Para quem já tinha lido dela os romances “Outros cantos” e “Quarenta dias”, a expectativa em sorver os contos era imensa. Histórias curtas podem ser a sagração ou perdição de qualquer escritor, como se sabe. E Maria Valéria se sai - muito - bem desta prova. Nos 3 contos que compõem o livro de 156 páginas temos um painel rico em histórias repletas de humanidade, piedade e uma visão realista da vida. 
 
Nos primeiros contos vemos uma certa aura "rural", com personagens sertanejos vivendo problemas típicos da região (fome, sede, falta de qualidade de vida, abandono) com os temas e termos afins da localidade (mandacarus, xique-xiques, avôs criando netos, romances fugidios, uma esperança que nunca morre, partos) e logo no primeiro conto, "Chuva", Maria Valéria dá a chave conceitual deste início de obra, ao se referir aos protagonistas como "despossuídos de letras e de palavras".
 
Aos poucos e de forma sutil os contos começam a ganham tons mais urbanos e de referências literárias.
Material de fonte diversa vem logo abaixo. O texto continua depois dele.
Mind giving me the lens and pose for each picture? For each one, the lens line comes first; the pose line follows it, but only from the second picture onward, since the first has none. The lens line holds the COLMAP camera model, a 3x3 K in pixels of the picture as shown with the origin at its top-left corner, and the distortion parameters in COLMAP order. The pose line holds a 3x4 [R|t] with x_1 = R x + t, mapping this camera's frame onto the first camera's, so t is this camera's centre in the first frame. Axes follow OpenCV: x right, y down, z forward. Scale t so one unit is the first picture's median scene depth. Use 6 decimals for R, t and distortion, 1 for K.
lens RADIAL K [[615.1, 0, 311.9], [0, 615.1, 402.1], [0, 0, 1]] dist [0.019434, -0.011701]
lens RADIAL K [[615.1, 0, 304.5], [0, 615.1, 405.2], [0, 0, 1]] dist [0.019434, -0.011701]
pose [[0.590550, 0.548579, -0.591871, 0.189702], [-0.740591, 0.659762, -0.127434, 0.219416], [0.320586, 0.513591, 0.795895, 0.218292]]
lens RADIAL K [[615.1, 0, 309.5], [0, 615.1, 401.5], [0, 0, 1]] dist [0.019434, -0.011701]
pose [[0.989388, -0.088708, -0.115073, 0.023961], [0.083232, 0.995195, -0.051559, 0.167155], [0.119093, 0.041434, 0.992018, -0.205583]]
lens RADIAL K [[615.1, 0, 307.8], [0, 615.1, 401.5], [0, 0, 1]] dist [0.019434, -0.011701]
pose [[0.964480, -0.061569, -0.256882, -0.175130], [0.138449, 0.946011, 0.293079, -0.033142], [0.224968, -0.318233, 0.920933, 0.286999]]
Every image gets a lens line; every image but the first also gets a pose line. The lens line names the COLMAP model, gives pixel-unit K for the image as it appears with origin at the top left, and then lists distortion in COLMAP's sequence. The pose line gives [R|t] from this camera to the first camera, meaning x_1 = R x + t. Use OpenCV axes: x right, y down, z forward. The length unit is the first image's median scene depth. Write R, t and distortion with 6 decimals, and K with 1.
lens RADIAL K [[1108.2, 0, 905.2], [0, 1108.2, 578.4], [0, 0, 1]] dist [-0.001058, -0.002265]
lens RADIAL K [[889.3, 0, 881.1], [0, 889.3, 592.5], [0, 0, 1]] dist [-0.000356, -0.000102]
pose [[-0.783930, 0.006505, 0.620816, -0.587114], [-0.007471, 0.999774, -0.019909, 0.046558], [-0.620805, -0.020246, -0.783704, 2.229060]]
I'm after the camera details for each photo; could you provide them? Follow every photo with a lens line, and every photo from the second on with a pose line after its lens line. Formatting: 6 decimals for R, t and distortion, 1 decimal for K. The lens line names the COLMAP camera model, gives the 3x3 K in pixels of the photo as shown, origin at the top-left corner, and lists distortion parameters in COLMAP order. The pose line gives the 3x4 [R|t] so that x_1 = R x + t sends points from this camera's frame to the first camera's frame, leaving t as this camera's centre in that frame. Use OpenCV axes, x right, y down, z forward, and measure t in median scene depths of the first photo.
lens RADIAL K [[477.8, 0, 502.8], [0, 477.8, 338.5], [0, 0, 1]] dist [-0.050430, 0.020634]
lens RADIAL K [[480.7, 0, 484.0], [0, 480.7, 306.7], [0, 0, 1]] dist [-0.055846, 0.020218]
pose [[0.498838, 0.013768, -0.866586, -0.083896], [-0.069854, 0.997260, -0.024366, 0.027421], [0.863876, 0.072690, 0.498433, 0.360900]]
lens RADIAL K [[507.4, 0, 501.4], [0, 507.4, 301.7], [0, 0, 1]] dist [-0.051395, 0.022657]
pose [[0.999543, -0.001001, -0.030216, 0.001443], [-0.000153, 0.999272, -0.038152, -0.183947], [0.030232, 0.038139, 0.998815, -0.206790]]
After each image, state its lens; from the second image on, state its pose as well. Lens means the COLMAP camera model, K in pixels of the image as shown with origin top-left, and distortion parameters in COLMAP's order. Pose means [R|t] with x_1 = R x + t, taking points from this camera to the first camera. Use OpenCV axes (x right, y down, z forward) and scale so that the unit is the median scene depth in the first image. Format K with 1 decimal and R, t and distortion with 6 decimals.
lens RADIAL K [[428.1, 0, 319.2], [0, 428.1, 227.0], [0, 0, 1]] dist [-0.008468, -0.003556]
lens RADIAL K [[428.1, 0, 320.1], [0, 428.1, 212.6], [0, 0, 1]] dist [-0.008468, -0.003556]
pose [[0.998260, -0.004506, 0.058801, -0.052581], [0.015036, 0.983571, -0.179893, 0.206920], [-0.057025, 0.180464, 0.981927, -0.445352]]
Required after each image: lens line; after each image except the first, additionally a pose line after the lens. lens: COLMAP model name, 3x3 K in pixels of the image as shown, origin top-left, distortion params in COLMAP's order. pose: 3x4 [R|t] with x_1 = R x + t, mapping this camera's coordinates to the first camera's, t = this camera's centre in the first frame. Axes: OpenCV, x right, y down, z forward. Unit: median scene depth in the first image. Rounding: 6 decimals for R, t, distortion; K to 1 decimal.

Se nos contos iniciais ecoavam José Lins do Rego e Graciliano Ramos, aqui já temos um "clima" que remete a Clarice Lispector. A protagonista de "Juiz não entende", Alzira, lembra as heroínas dos contos de Clarice. "Teia de aranhas" também remete à autora de "A paixão segundo G.H".
 
Com o urbanismo se fazendo presente, os contos ganham São Paulo e Rio de Janeiro como cenários. Nada mais normal, tendo em vista que a autora, uma paulista de Santos radicada em João Pessoa, capital paraibana, passou a vida batendo pernas pelo Brasil e Mundo. E certamente, devorando literatura. O que explica a paixão quase devota que Maria Valéria empresta aos contos que tratam direta e explicitamente do fazer literário, como "O crítico", "A crise", "O tipógrafo", "Da Lapa ao Cosme Velho" (homenagem a Machado de Assis) e "O perfeito bibliotecário", que evoca, claro, ao argentino Jorge Luiz Borges, santo padroeiro-literário de todos que veneram este ente chamado Biblioteca, como este que aqui escreve e a autora, claro.
 
Outra citação literária que merece registro é "Requadrilha", onde Maria Valéria interpreta e redimensiona em forma de conto o poema clássico de Drummond. Vale registro também o conto "Pelas superfícies", homenagem à fotografia e especificamente ao filme "Blow up", de Antonioni, inclusive citado no texto.
 
A qualidade dos contos é alta e não se registra altos e baixos como é comum entre livros extensos do gênero, principalmente quando as histórias são autônomas, não interligadas. Alguns, mais curtos, foram escritos assim de maneira proposital, para confrontar o leitor e nocauteá-lo rapidamente, com um punch. Outros, mais longos, pedem lida mais atenciosa e acabam sendo os mais ousados e talvez melhores. Destacaria entre esses "O muro", distopia bem parecida com o Brasil atual, e "Conto de Natal", sobre relações humanas e expectativas, que é de uma sensibilidade impressionante e olhar humano apurado que a autora tantas vezes já mostrou.
 
O livro termina com o conto que lhe dá título, mais um texto urbano sobre expectativas, fotografia e comportamento humano. Fecho ideal para a obra, que começa na seca nordestina e termina com uma fotógrafa que viaja mundo afora. Pode não ter sido proposital, mas acabou sendo uma analogia sobre expansão dos horizontes e ambições de vida.